小学生の息子を映画館に残し「1人で先に帰った」夫。問い詰めたら“言葉を失う返答”が<漫画>
40代で若年性認知症を患った夫を支える妻を描いたセミフィクション、『夫がわたしを忘れる日まで』(KADOKAWA)。 【マンガ】『夫がわたしを忘れる日まで』を読む 著者の吉田いらこさんは、自身の父親が脳に障害を負う経験をされており、本作はその経験を元に描かれています。 こちらの記事では、映画館に小学生の息子を残し「1人で先に帰った」夫のエピソードが含まれる4~6話を紹介。執筆のきっかけや、若年性認知症の患者さんや家族の困りごとを聞いた前回に引き続き、吉田いらこさんに、家族の介護の悩みや、病気になったことで職場で周りの人に迷惑をかけてしまう辛さなどについて今回は聞きました。
悩みを打ち明けた友達の反応
――作品中で、主人公が夫の病気について誰にも相談できないという描写がありました。当事者としては、打ち明けにくいものなのでしょうか? 吉田いらこさん(以下、吉田):私自身なかなか周囲の人に言えませんでした。一度、高校の部活の友達に話したことがありましたが、友達は言葉を失っていてすごく引いていましたね。 その様子を見て「これ以上は負担をかけるから話してはダメだ」と思って途中で止めました。 ――もし悩みを打ち明けられたら、どんな風に話を聞けばいいと思いますか? 吉田:ただ「うんうん」と話を聞いてもらえたら、それが1番いいのではないかと思います。
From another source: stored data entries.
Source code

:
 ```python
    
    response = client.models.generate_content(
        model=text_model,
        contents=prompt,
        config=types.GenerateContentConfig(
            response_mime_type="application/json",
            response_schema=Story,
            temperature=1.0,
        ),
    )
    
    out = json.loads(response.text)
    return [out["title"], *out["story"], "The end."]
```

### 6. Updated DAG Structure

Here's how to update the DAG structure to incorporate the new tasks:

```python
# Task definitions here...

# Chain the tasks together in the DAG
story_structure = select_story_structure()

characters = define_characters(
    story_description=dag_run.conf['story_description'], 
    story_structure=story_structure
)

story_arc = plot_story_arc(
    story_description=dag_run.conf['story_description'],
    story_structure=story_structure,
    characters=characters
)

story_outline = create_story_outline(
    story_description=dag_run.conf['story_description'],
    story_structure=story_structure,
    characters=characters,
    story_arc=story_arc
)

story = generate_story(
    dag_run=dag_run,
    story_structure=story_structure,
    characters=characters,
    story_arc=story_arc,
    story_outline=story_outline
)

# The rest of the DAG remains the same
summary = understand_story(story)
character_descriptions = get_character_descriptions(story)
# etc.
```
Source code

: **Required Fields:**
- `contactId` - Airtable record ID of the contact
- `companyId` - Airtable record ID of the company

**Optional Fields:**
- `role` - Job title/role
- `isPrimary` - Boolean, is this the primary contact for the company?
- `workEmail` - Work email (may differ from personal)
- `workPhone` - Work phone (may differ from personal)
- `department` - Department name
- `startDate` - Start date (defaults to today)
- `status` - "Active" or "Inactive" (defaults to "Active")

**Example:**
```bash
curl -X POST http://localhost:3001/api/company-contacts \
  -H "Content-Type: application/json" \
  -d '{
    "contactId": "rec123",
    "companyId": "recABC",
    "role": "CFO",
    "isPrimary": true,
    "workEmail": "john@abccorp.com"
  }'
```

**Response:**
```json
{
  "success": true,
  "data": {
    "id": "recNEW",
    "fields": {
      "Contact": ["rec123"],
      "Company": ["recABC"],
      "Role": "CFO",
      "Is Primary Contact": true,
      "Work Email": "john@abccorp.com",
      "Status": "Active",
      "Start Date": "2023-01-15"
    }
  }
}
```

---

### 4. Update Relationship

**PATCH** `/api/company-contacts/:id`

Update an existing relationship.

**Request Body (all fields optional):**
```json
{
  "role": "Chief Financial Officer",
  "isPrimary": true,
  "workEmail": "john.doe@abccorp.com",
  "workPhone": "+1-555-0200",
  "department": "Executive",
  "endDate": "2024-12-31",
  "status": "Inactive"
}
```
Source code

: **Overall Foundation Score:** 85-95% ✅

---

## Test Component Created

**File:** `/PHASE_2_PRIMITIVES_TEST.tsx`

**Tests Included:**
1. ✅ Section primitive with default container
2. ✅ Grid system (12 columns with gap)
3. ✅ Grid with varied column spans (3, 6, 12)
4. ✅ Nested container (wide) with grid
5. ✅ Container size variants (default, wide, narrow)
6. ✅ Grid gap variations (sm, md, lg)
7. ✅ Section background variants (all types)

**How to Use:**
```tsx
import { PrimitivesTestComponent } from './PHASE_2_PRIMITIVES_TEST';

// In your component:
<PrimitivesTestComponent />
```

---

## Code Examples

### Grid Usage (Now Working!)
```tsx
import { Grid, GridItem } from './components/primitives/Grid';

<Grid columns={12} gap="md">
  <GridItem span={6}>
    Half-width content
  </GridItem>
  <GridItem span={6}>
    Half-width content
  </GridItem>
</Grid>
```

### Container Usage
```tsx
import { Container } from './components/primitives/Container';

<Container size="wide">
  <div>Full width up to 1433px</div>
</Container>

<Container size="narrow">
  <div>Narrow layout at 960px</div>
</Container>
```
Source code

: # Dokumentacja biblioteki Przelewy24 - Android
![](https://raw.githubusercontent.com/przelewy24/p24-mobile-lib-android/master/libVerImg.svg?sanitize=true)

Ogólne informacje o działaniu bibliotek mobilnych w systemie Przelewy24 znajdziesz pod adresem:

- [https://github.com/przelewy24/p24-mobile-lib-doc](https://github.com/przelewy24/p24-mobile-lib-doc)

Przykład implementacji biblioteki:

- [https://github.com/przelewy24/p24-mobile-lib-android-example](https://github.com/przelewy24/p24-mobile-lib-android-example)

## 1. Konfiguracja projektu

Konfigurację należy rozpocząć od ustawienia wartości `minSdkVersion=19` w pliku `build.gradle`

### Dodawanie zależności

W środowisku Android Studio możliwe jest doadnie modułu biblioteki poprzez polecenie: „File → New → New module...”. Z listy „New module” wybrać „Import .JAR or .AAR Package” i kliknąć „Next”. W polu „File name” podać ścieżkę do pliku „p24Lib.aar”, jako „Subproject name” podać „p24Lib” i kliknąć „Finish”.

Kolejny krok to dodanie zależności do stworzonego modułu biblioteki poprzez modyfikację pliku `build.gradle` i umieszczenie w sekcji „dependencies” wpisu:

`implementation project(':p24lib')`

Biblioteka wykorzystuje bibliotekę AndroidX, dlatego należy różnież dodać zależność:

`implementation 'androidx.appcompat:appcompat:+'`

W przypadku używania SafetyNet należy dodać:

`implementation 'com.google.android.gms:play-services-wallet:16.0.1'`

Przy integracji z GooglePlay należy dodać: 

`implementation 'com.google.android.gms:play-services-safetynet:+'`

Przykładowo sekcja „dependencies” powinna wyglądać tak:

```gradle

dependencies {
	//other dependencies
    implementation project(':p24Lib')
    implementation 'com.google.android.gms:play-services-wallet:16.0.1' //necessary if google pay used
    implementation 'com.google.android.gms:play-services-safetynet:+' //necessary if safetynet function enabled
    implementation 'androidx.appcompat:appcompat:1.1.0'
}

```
昔の彼氏に打ち明けたとき「俺はもっと大変な人を知っている」と言われたこともありました。 これはダメな感じの人と付き合ってしまったなと思いました(笑)。 ――主人公が同僚に悩みを打ち明けたとき、同僚が介護の経験から主人公の悩みに寄り添ってくれていたのが印象的でした。 吉田:漫画を発表してから色々なメッセージをいただくようになったのですが、私に似た体験をした方が沢山いらっしゃったんです。 その方達の「私はこうやって受け止めていました」というお話しを参考にしました。介護を経験された方のお話しは「父の看護と似ている部分があるな」と共感しましたし、私よりも余程辛い環境で介護をされている方がいることを知りました。